I’m trying to find the best way to pass a compile-time list of values to a utility function, as an exercise based on a real use case. This list will be subjected to some series of operations and the resulting value will be used in another operation in runtime. Below are some solutions I found, simplified to MWEs.

Of course, the operations are much more complex in the real use case, hence the need for these utility functions.

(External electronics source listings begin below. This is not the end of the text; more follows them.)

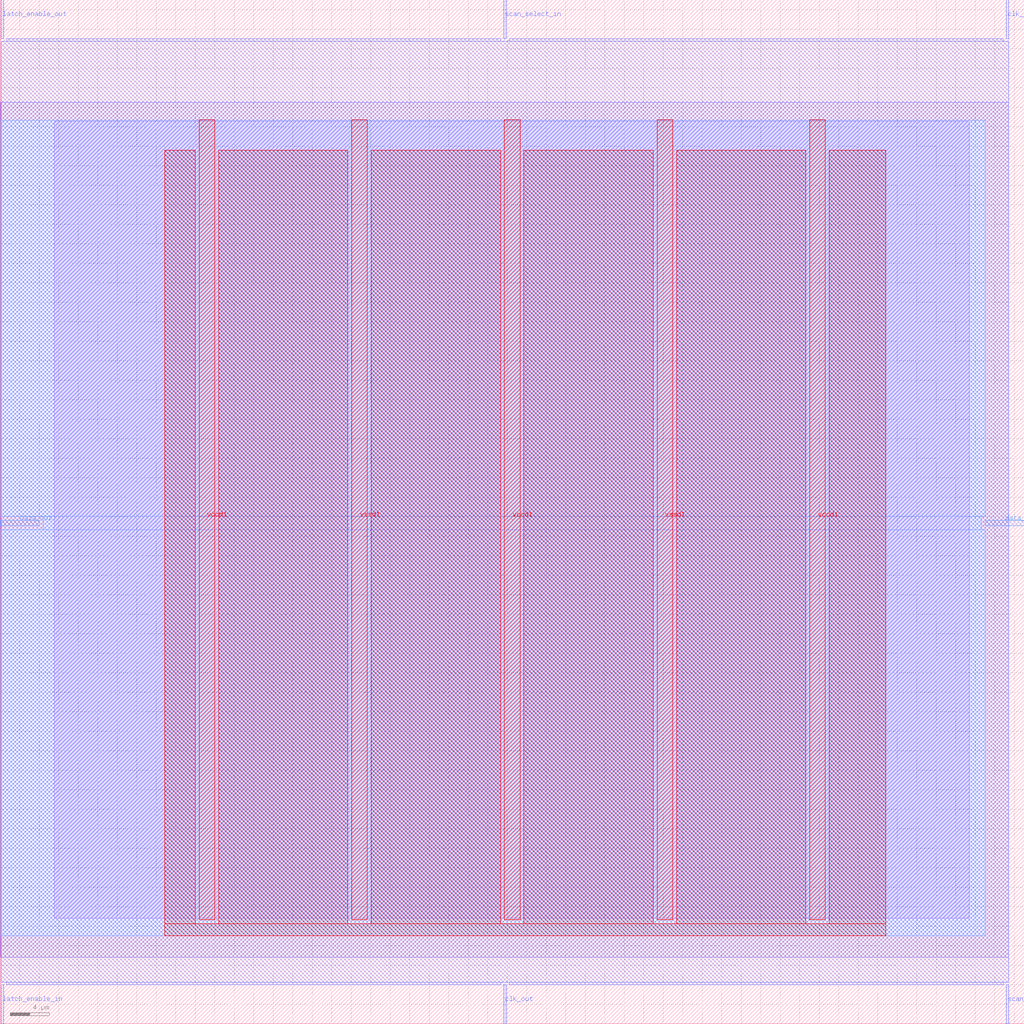
<source format=lef>
VERSION 5.7 ;
  NOWIREEXTENSIONATPIN ON ;
  DIVIDERCHAR "/" ;
  BUSBITCHARS "[]" ;
MACRO scan_wrapper_341263346544149074
  CLASS BLOCK ;
  FOREIGN scan_wrapper_341263346544149074 ;
  ORIGIN 0.000 0.000 ;
  SIZE 105.000 BY 105.000 ;
  PIN clk_in
    DIRECTION INPUT ;
    USE SIGNAL ;
    PORT
      LAYER met2 ;
        RECT 103.130 101.000 103.410 105.000 ;
    END
  END clk_in
  PIN clk_out
    DIRECTION OUTPUT TRISTATE ;
    USE SIGNAL ;
    PORT
      LAYER met2 ;
        RECT 51.610 0.000 51.890 4.000 ;
    END
  END clk_out
  PIN data_in
    DIRECTION INPUT ;
    USE SIGNAL ;
    PORT
      LAYER met3 ;
        RECT 101.000 51.040 105.000 51.640 ;
    END
  END data_in
  PIN data_out
    DIRECTION OUTPUT TRISTATE ;
    USE SIGNAL ;
    PORT
      LAYER met3 ;
        RECT 0.000 51.040 4.000 51.640 ;
    END
  END data_out
  PIN latch_enable_in
    DIRECTION INPUT ;
    USE SIGNAL ;
    PORT
      LAYER met2 ;
        RECT 0.090 0.000 0.370 4.000 ;
    END
  END latch_enable_in
  PIN latch_enable_out
    DIRECTION OUTPUT TRISTATE ;
    USE SIGNAL ;
    PORT
      LAYER met2 ;
        RECT 0.090 101.000 0.370 105.000 ;
    END
  END latch_enable_out
  PIN scan_select_in
    DIRECTION INPUT ;
    USE SIGNAL ;
    PORT
      LAYER met2 ;
        RECT 51.610 101.000 51.890 105.000 ;
    END
  END scan_select_in
  PIN scan_select_out
    DIRECTION OUTPUT TRISTATE ;
    USE SIGNAL ;
    PORT
      LAYER met2 ;
        RECT 103.130 0.000 103.410 4.000 ;
    END
  END scan_select_out
  PIN vccd1
    DIRECTION INPUT ;
    USE POWER ;
    PORT
      LAYER met4 ;
        RECT 20.380 10.640 21.980 92.720 ;
    END
    PORT
      LAYER met4 ;
        RECT 51.700 10.640 53.300 92.720 ;
    END
    PORT
      LAYER met4 ;
        RECT 83.020 10.640 84.620 92.720 ;
    END
  END vccd1
  PIN vssd1
    DIRECTION INPUT ;
    USE GROUND ;
    PORT
      LAYER met4 ;
        RECT 36.040 10.640 37.640 92.720 ;
    END
    PORT
      LAYER met4 ;
        RECT 67.360 10.640 68.960 92.720 ;
    END
  END vssd1
  OBS
      LAYER li1 ;
        RECT 5.520 10.795 99.360 92.565 ;
      LAYER met1 ;
        RECT 0.070 6.840 103.430 94.480 ;
      LAYER met2 ;
        RECT 0.650 100.720 51.330 101.000 ;
        RECT 52.170 100.720 102.850 101.000 ;
        RECT 0.090 4.280 103.400 100.720 ;
        RECT 0.650 4.000 51.330 4.280 ;
        RECT 52.170 4.000 102.850 4.280 ;
      LAYER met3 ;
        RECT 0.065 52.040 101.000 92.645 ;
        RECT 4.400 50.640 100.600 52.040 ;
        RECT 0.065 9.015 101.000 50.640 ;
      LAYER met4 ;
        RECT 16.855 10.240 19.980 89.585 ;
        RECT 22.380 10.240 35.640 89.585 ;
        RECT 38.040 10.240 51.300 89.585 ;
        RECT 53.700 10.240 66.960 89.585 ;
        RECT 69.360 10.240 82.620 89.585 ;
        RECT 85.020 10.240 90.785 89.585 ;
        RECT 16.855 9.015 90.785 10.240 ;
  END
END scan_wrapper_341263346544149074
END LIBRARY


</source>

## Solution 1: Parameter pack

```
template <int number>
constexpr int sum() {
return number;
}
template <int number, int next, int... rest>
constexpr int sum() {
return number + sum<next, rest...>();
}
//API:
template <int... numbers>
inline void add(int& target) {
target += sum<numbers...>();
}
...
int number = 0;
add<1, 2, 3, 4, 5>(number);
```

**Pros**:

- Clean API
- Needs only c++14

**Cons**:

- Clunky implementation with recursion, painful to design and read when operations are complex

## Solution 2: `std::array`

```
template <size_t N, std::array<int, N> numbers>
constexpr int sum() {
int ret = 0;
for (int number : numbers)
ret += number;
return ret;
}
//API:
template <size_t N, std::array<int, N> numbers>
inline void add(int& target) {
target += sum<N, numbers>();
}
...
int number = 0;
add<5, std::array{1, 2, 3, 4, 5}>(number);
```

**Pros**:

- Clean and readable implementation, easy to design no matter the complexity of operations

**Cons**:

- Super clunky API, size of list must be specified separately
- Needs c++20 to be able to pass inline
`std::array`

as non-type template parameter

## Solution 3: `std::array`

wrapper

```
template <size_t N>
struct IntArray {
constexpr IntArray(std::array<int, N> arr_) : arr(arr_) {}
const std::array<int, N> arr;
};
template <IntArray numbers>
constexpr int sum() {
int ret = 0;
for (int number : numbers.arr)
ret += number;
return ret;
}
//API:
template <IntArray numbers>
inline void add(int& target) {
target += sum<numbers>();
}
...
int target = 0;
add<IntArray<5>({1, 2, 3, 4, 5})>(target);
```

**Pros**:

- Clean and readable implementation, easy to design no matter the complexity of operations

**Cons**:

- (Arguably) less but still clunky API, size of list must be specified separately
- Needs c++20 to be able to pass inline
`IntArray`

as non-type template parameter, and also to be able to omit the`IntArray`

template parameter value in at least the function definitions

## Solution 4: `std::initializer_list`

```
template <std::initializer_list<int> numbers>
constexpr int sum() {
int ret = 0;
for (int number : numbers)
ret += number;
return ret;
}
template <std::initializer_list<int> numbers>
inline void add(int& target) {
target += sum<numbers>();
}
...
int target = 0;
add<{1, 2, 3, 4, 5}>(target);
```

**Pros**:

- Clean and readable implementation, easy to design no matter the complexity of operations
- Clean, usable and readable API

**Cons**:

- Doesn’t actually compile (g++ 10.3.0 with
`gnu++2a`

):`‘std::initializer_list<int>’ is not a valid type for a template non-type parameter because it is not structural`

I have no idea what "not structural" means to be very honest. I’m actually surprised and disappointed by the fact that this approach doesn’t work, given that `std::initializer_list`

is apparently fully `constexpr`

and `std::array`

works in the same situation. There seems to be a bug in the standard about the literalness of `std::initializer_list`

though: https://stackoverflow.com/a/28115954/1525238 In any case, I do see this as a missed opportunity for some really cool compile-time wizardry.

## The question:

Can you suggest any way to improve the solutions above in any way possible, or suggest other solutions?